3.2 Satellite Data

Using Google Earth Engine, we developed a script to preprocess and download Landsat-7 satellite imagery. Based on customizing existing script libraries, code was developed to: (i) collect one-year batches of satellite imagery; (ii) mask based on Landsat data's cloud-cover index band; (iii) select the non-cloudy pixels from the year's images; (iv) make a composite image from these pixels' median values; (v) export the image to Google Drive.
Images for 1999, 2003, 2007, 2011 and 2015 were created in this way. The imagery was downloaded at maximum resolution, with each pixel representing 30 square meters. Each image was converted into a Numpy array with dimensionality 2100 x 2528 x 11. Required image processing steps including clipping the reference image to the training image; removing NaN values; and resampling the reference image to achieve the exact same number of pixels and geographic area.
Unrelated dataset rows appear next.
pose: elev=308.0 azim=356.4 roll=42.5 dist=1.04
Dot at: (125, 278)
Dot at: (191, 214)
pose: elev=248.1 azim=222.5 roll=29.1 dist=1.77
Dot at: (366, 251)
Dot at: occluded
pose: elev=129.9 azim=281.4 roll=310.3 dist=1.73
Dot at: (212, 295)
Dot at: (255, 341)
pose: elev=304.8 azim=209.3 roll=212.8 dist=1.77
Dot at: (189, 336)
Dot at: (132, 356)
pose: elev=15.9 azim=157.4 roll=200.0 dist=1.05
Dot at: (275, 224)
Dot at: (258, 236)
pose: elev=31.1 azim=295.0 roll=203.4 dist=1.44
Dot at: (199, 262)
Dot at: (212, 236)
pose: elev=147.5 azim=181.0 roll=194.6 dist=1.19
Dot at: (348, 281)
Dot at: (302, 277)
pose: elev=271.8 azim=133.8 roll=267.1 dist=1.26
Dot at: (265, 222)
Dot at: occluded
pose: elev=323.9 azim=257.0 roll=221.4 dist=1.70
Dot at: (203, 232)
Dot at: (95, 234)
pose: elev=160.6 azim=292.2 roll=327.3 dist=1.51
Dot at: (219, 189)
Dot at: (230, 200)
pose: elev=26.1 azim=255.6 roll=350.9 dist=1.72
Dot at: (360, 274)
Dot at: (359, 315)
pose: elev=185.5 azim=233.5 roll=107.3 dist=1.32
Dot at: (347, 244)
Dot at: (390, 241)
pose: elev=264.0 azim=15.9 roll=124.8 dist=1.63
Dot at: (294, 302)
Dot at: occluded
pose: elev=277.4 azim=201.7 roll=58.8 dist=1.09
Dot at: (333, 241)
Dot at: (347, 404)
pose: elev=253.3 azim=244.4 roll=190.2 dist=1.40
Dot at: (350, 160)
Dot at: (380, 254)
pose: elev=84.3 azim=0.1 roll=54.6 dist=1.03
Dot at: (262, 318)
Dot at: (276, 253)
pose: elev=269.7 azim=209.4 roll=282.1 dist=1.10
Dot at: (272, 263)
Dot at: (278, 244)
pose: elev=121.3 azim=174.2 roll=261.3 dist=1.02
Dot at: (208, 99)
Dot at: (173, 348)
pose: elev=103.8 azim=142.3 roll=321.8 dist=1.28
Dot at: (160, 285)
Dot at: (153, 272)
3.3 Random Forest classifier

Two classification methods were evaluated: Random Forest and Support Vector Machines. We proceeded with Random Forest having found a small advantage in classification accuracy and a substantial advantage in computation time - which was prohibitive in the case of SVM given our large data files.
A Random Forest was trained on the image data for 2015. Structuring the problem as a supervised classification exercise, we trained the Random Forest using the reference image as target value (or 'label' for each pixel) and the Landsat pixel values as the feature space.
Random Forest is an ensemble method that constructs decision trees and (in the case of classification) takes the modal value of their output. Given these mechanics, we conducted a grid search to find key parameters that would optimize the classifier, specifically (i) number of trees; (ii) maximum depth; and (iii) minimum sample leaf size. Accuracy was found to improve with increasing numbers of trees up to 12 but tail off after then. Given limited computational budget, the team proceeded with a 12-tree Random Forest classifier.

4. Model evaluation

As a proof of concept, we first trained the model on West Houston for 2015 and tested it for East Houston. We subsequently refined this approach by means of a k-folds cross-validation. The method is suited to our data, since we are able to train and test on the same 2015 dataset (the only year for which labeled data could be constructed). What the method does is, it divides the raster in 6 proportional cubes, trains the model on 5 of those cubes and tests it on the one left. This process is repeated for the number of cubes we have. We utilized a 6-fold cross-validation, since this is easily interpretable to audiences - for whom it can be visualized as testing a model on a one-sixth grid section of the city having learned it from the remaining 5/6ths of the image, and repeating until each pixel has been tested.
Overall accuracy of the classifier, measured by 6-fold cross-validation, was 76%.